### Your task
What is needed is an exact copy of every line from the one containing "thumb cmc: (125, 241)" through the end of the entries; please set it down without any pictures.

Start of Records provided

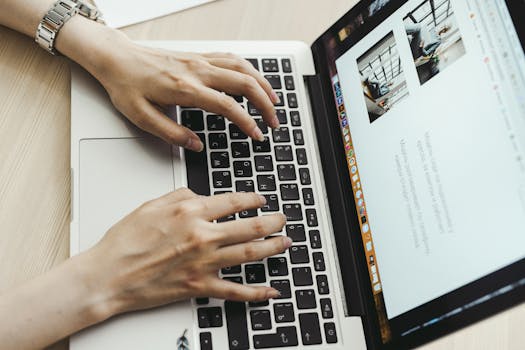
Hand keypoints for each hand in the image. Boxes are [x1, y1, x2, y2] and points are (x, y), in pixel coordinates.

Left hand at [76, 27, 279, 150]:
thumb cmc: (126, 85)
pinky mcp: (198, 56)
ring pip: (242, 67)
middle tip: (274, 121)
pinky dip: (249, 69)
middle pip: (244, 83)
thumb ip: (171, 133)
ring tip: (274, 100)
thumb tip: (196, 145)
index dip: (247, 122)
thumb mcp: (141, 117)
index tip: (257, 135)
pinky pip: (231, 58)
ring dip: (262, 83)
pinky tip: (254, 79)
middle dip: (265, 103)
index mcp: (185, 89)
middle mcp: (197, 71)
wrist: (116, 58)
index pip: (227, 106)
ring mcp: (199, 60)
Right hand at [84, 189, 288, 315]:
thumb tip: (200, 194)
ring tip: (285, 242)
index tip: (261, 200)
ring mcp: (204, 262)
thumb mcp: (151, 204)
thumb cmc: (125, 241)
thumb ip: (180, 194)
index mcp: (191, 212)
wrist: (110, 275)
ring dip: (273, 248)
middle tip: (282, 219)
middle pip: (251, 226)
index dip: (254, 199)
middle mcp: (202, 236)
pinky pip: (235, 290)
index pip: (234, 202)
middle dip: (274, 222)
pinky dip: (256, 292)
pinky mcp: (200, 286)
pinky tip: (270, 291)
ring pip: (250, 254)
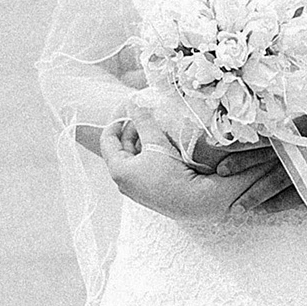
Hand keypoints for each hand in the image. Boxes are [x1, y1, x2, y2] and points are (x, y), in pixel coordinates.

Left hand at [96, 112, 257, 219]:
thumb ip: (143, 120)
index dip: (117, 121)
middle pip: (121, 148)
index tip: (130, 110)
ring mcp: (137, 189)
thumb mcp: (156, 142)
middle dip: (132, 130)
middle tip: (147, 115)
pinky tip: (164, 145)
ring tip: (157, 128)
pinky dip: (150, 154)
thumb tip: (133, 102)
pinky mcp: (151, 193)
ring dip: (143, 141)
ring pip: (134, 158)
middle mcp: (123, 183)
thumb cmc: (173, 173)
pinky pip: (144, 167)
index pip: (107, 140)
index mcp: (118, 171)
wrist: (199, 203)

End of Records provided

### Task solution
thumb cmc: (125, 241)
thumb ip: (180, 194)
index mcp: (191, 212)
wrist: (110, 275)
ring dip: (273, 248)
middle tip: (282, 219)
middle pip: (251, 226)
index dip: (254, 199)
middle mcp: (202, 236)
pinky pip: (235, 290)
index pip: (234, 202)
middle dip: (274, 222)
pinky dip: (256, 292)
pinky mcp: (200, 286)
pinky tip: (270, 291)
ring pip: (250, 254)
Hand keypoints for each hand in the image. Boxes are [x1, y1, x2, y2] and points are (x, y), in pixel coordinates.

Left hand at [96, 112, 257, 219]:
thumb ip: (143, 120)
index dip: (117, 121)
middle pip: (121, 148)
index tip: (130, 110)
ring mcp: (137, 189)
thumb mcp: (156, 142)
middle dip: (132, 130)
middle tip: (147, 115)
pinky tip: (164, 145)
ring tip: (157, 128)
pinky dip: (150, 154)
thumb tip: (133, 102)
pinky mcp: (151, 193)
ring dip: (143, 141)
ring pip: (134, 158)
middle mcp: (123, 183)
thumb cmc: (173, 173)
pinky pip: (144, 167)
index pip: (107, 140)
index mcp: (118, 171)
wrist: (199, 203)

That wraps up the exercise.